With reluctance he muttered, "I can't say, man, I can't say."

I got a little profane myself. "Are you covering for Alena?"

His head jerked up when I said her name but he shrugged.

I asked, "Did she kill him?"

"I can't say. But I didn't."

Totally exasperated I growled, "C'mon, Bobby, you're putting me in the middle of something I don't want to be in."

"Sorry."

I made a disgusted sound: "Is anybody else in the house?"

"I don't know, I told you I just got here."

I made another disgusted sound.

"What're you gonna do, Felix?"

"Answer some questions, why don't you, Bobby." I looked at the bloody corpse. "Who blew that hole in this slob?"

"How would I know? I came in here and found the guy croaked, just like you."

"Did Alena see you while she was here?"

"She was here?"

"Don't hand me a line, Bobby, you'd lie to protect her. What are you doing here?"

He shook his head back and forth. At any time I thought he might gibber or drool.

"Bobby, do you or don't you know this guy on the floor?"

"We can talk later, amigo, let's blow!"

"I'm going to have to call the cops."

"Screw that, I'm lamming!" He almost made it to the back door before I clamped a big hand on his shoulder. Bobby stood about half a foot shorter than my six one; he stopped moving when I put the grab on him. I patted down his pockets. Nothing. Nothing in his waistband either. The heater that put our boy on the floor down would be too big for Bobby to stow in his sock.

"Who do you think you are, frisking me?"

"Shut up.
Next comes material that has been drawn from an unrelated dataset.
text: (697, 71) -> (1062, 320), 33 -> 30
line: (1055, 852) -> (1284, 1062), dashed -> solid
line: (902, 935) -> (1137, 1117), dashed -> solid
Where's the gun?"

He got indignant, "I'm not heeled!"

"Don't try to bulldoze the bulldozer."

"Are you accusing me?"

"I'm asking a question." I was as mad as Bobby. Obviously the knucklehead wasn't going to answer any questions about guns so I tried a different tack, "What have you touched inside the house?"
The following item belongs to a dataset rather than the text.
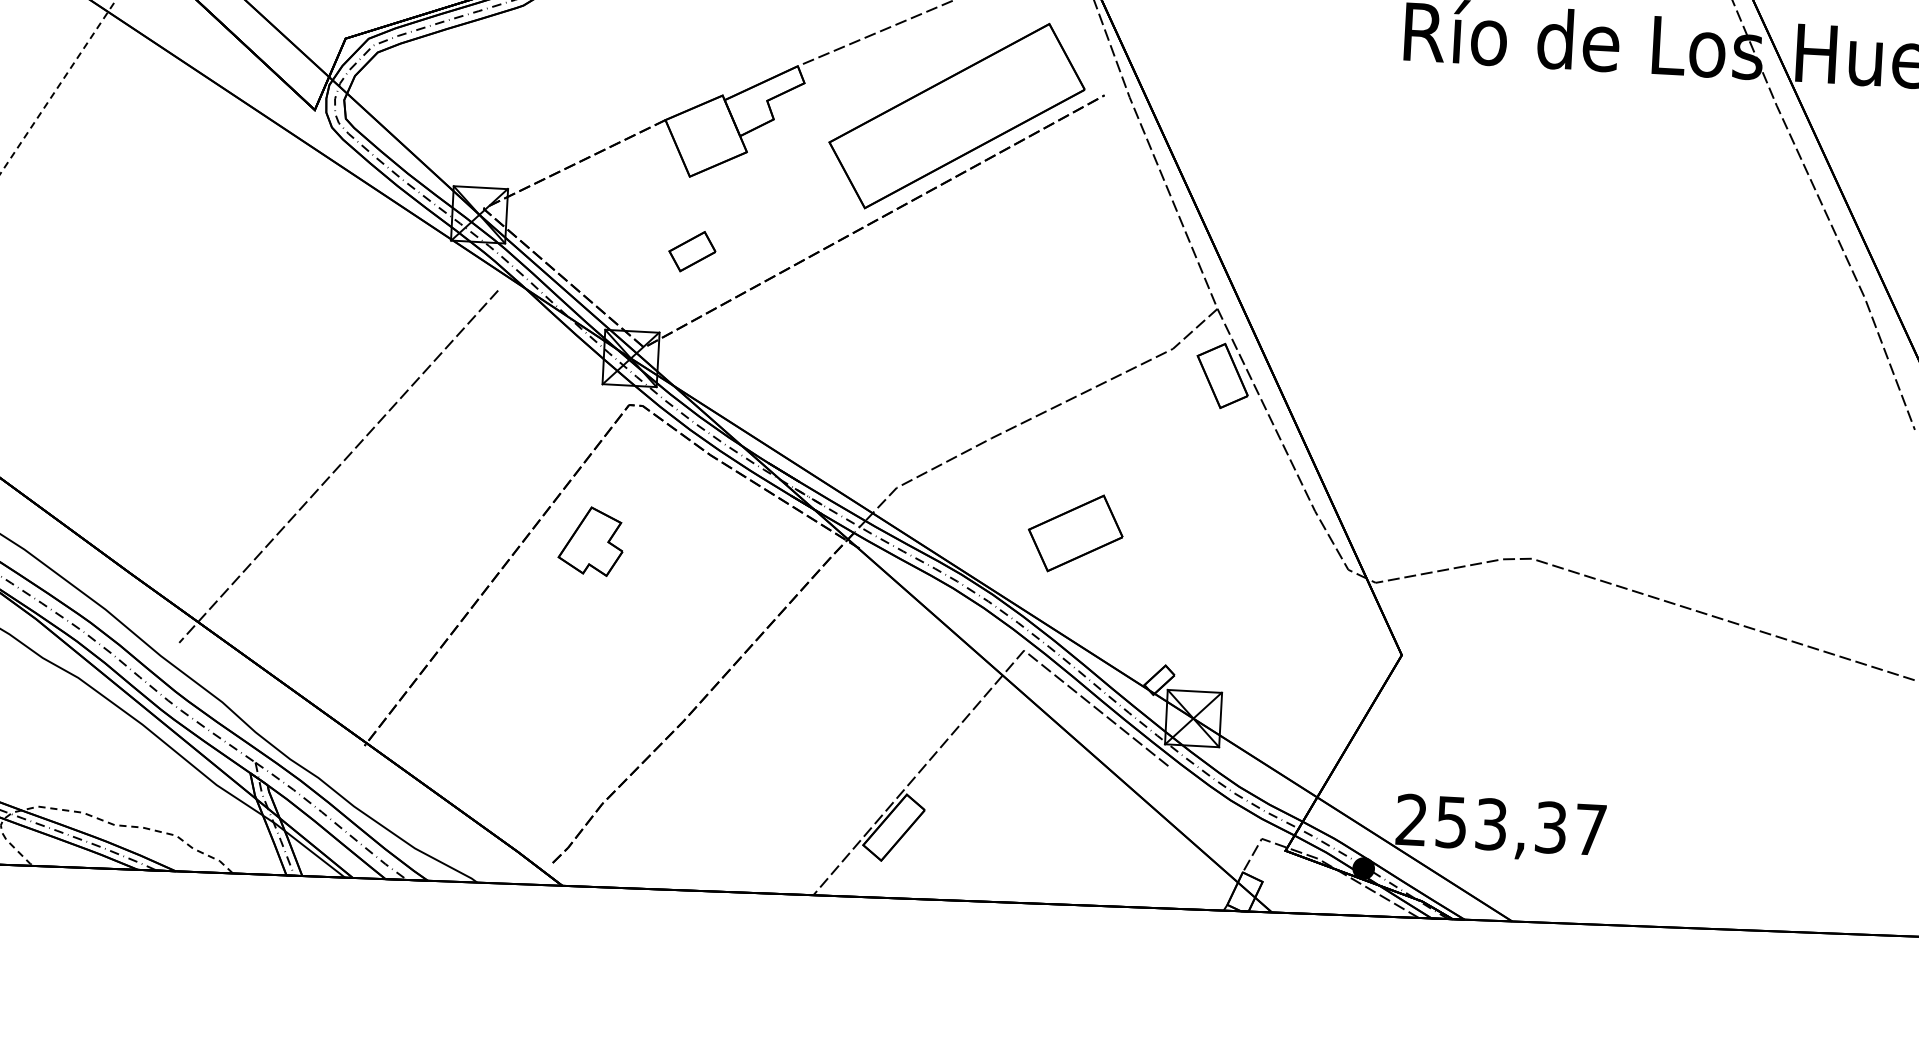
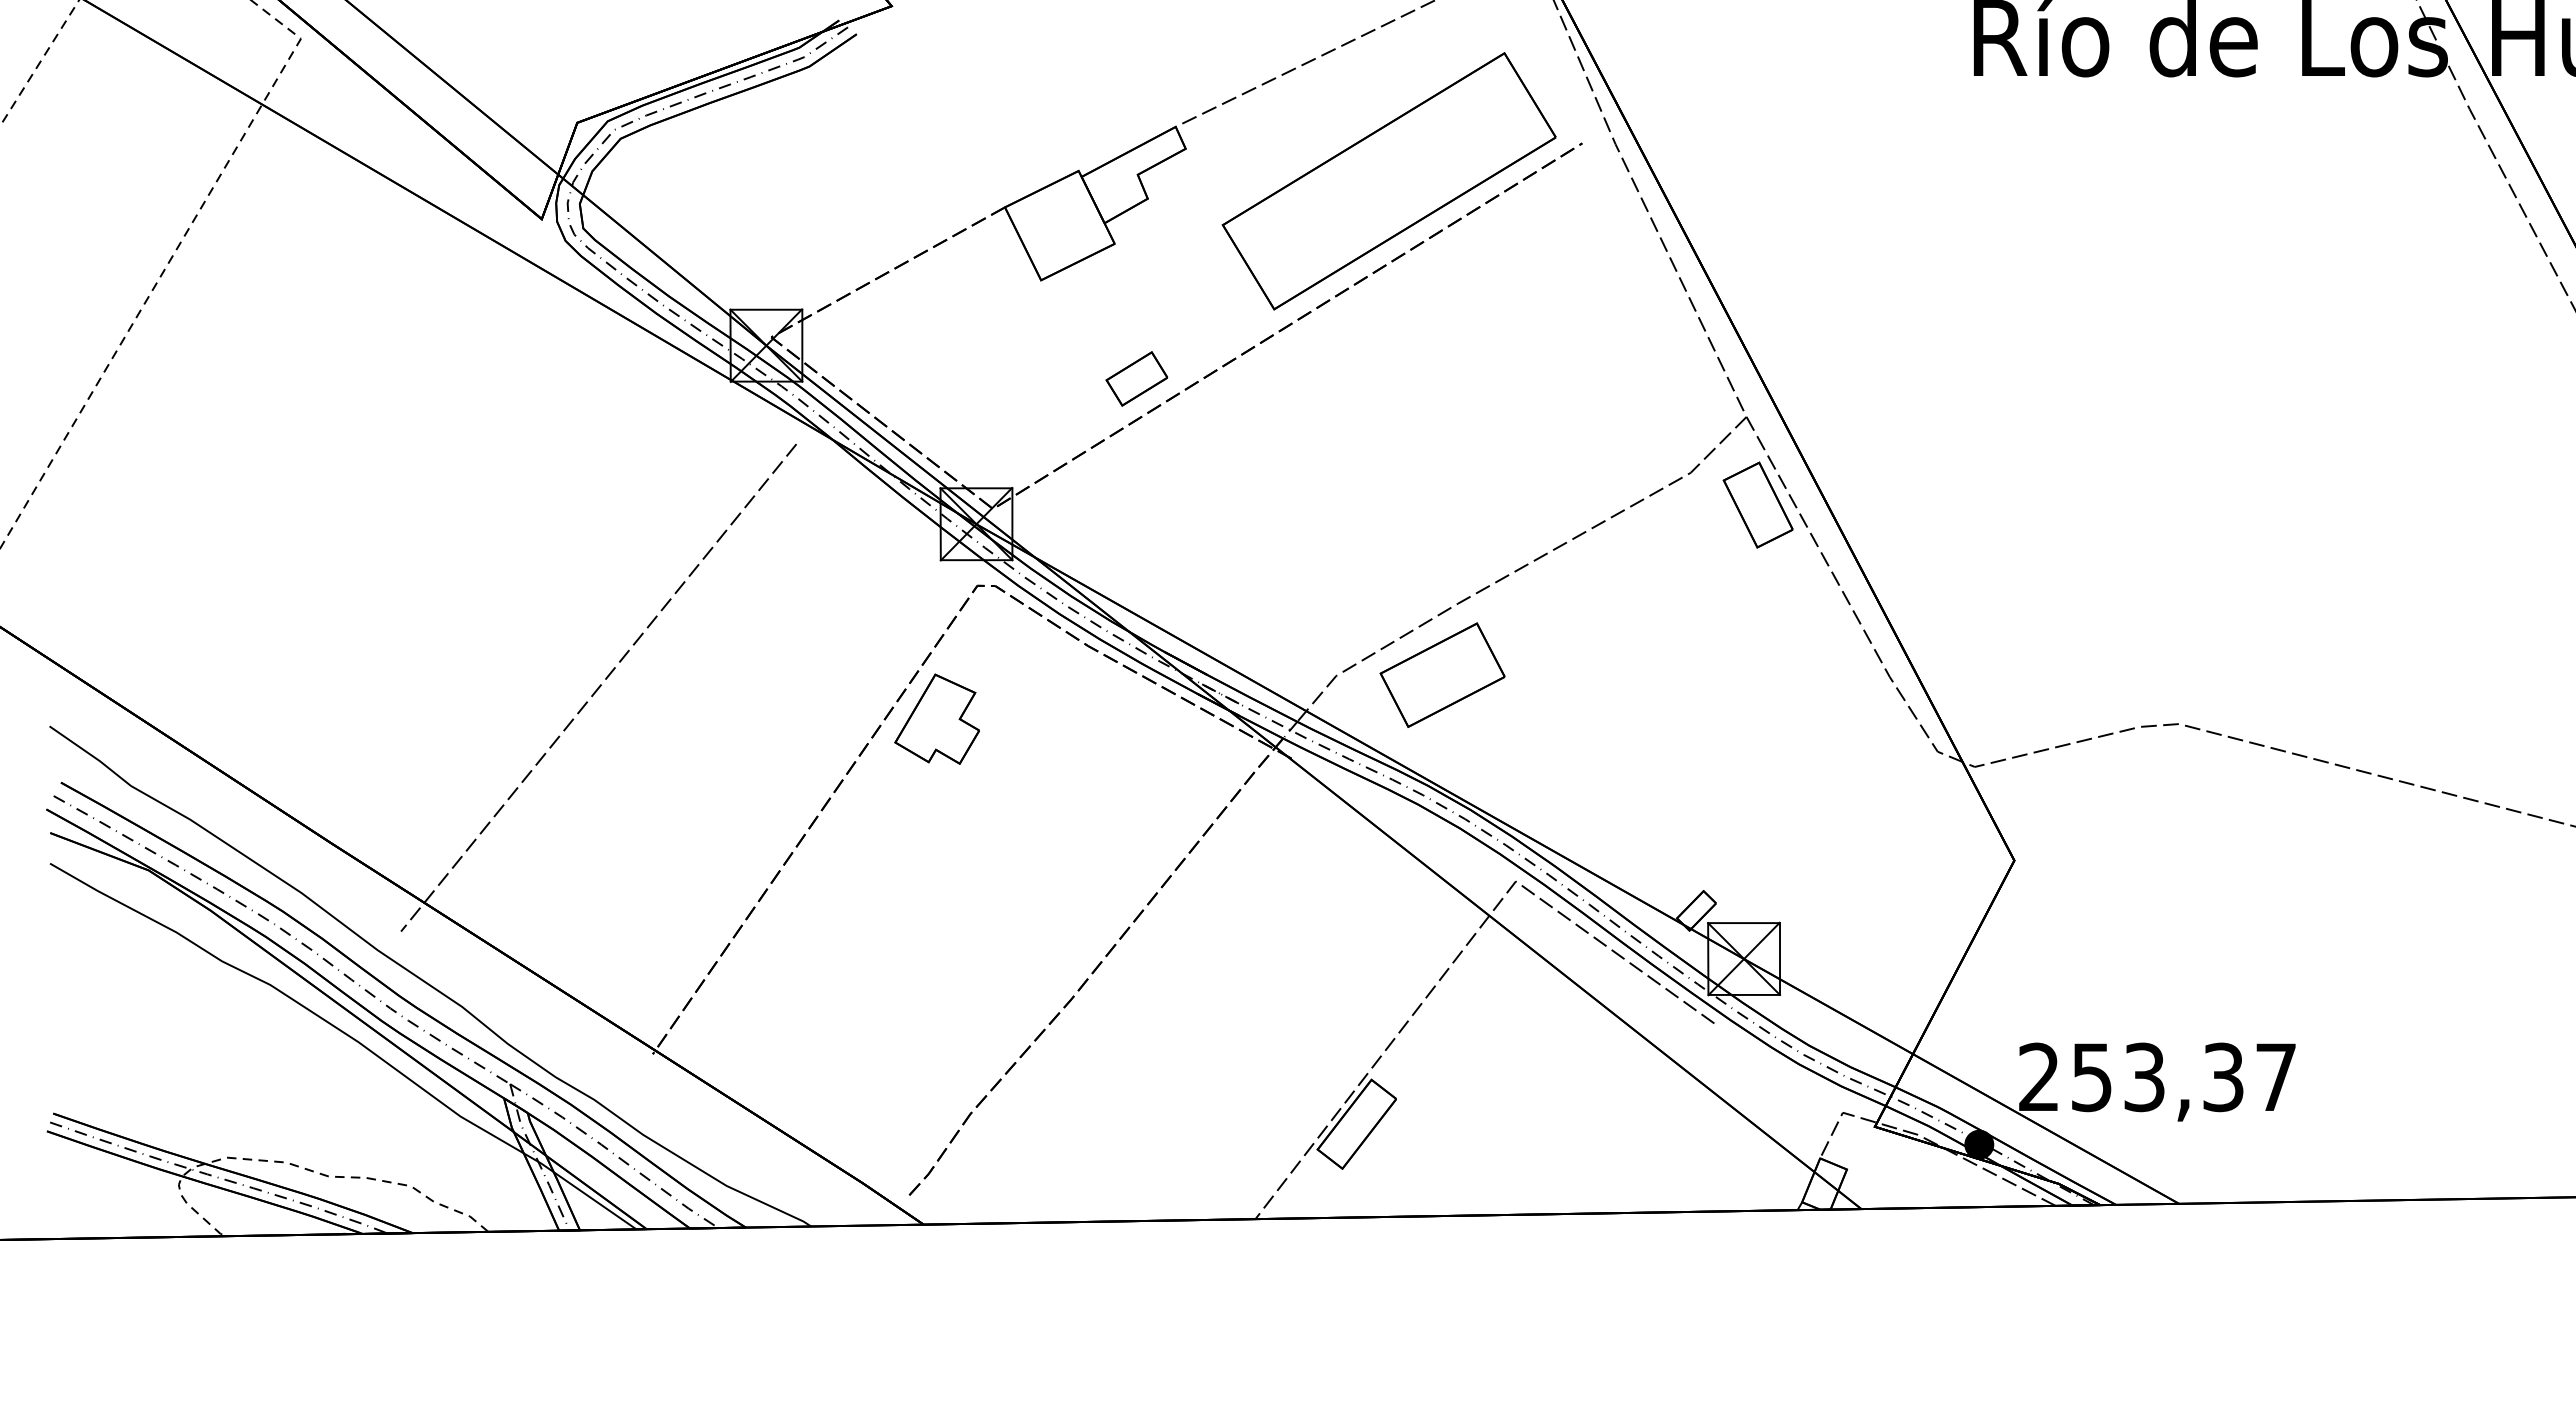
part: (692, 251) -> (1136, 378), moved
part: (1075, 532) -> (1442, 674), moved
part: (590, 540) -> (936, 718), moved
He thought a second, "The door handle coming in."

"Are you sure that's all?"

He gave me a dirty look.

"Don't touch anything else and make sure not to step in any blood. Just stay put, I'm going to see if anybody else is in this dump."

I tiptoed around all the blood. A hallway led to a bathroom and three bedrooms, one with an unmade bed. The second contained a loveseat and a portable bar, a thicket of empty beer cans. On top of the bar I saw several typewritten scripts, each fastened together in the left margin with brads. I was glad to see none named A Hint Of Vermillion. The third room served as a junk room: boxes piled up; an old bicycle; a defunct couch leaning badly to the right; a litter box that needed emptying.

I headed back for the kitchen saying to Bobby, "It's just you, me and the deceased."